(Raw data):
━━━━━━━━
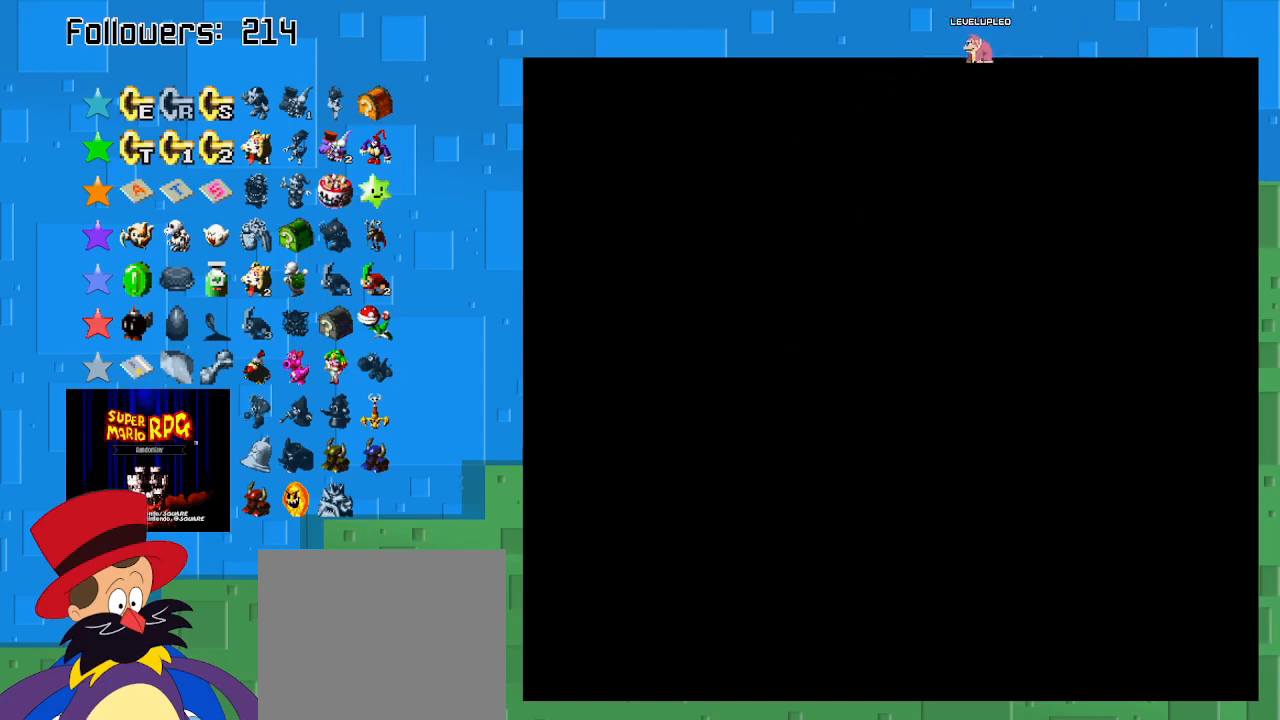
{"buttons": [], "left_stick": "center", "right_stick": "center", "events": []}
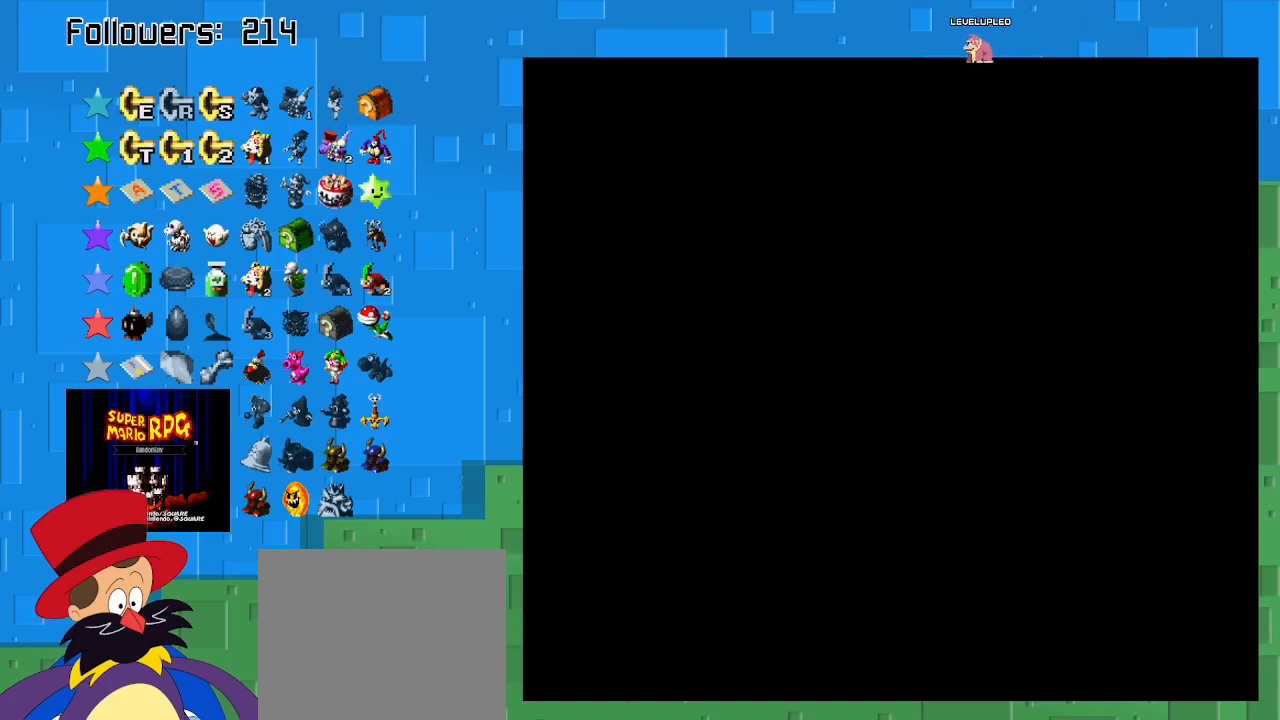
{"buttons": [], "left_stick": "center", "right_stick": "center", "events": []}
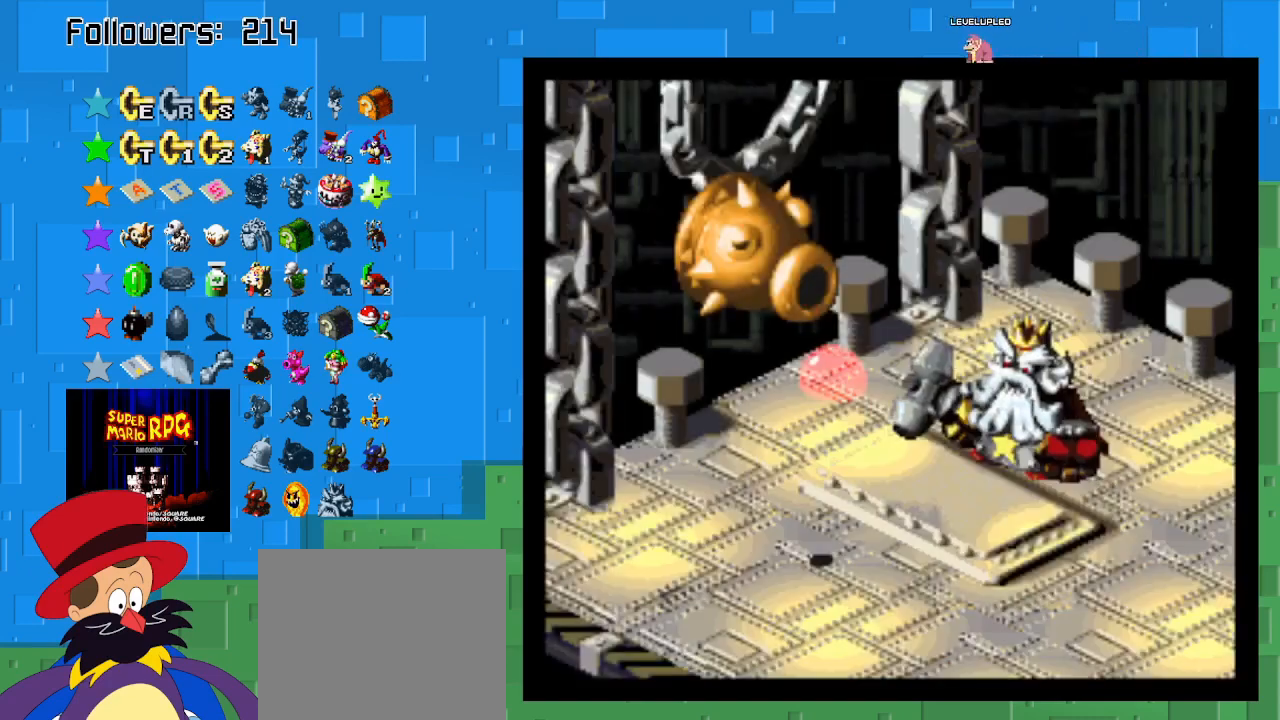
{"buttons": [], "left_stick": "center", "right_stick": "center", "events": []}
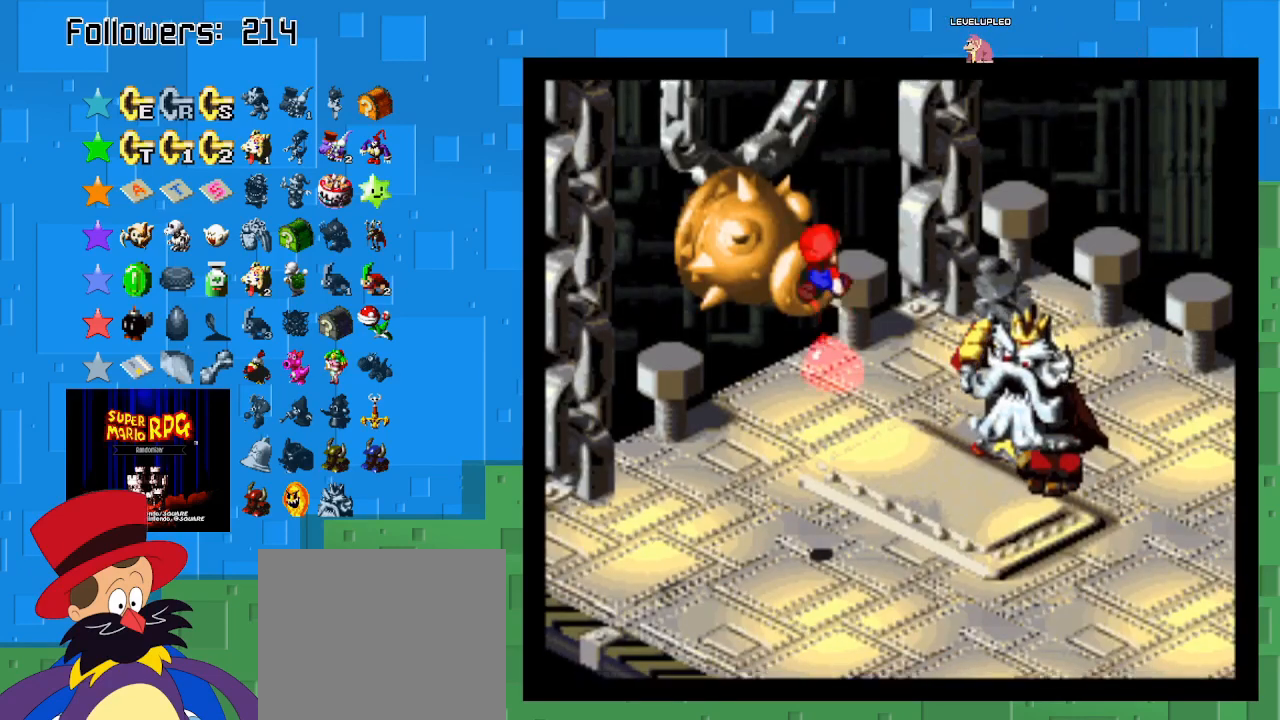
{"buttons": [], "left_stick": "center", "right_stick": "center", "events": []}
━━━━━━━━
(Work instructions): Word-for-word transcript, pictures excluded: copy all the material above.

(Solution for this task):
{"buttons": [], "left_stick": "center", "right_stick": "center", "events": []}
{"buttons": [], "left_stick": "center", "right_stick": "center", "events": []}
{"buttons": [], "left_stick": "center", "right_stick": "center", "events": []}
{"buttons": [], "left_stick": "center", "right_stick": "center", "events": []}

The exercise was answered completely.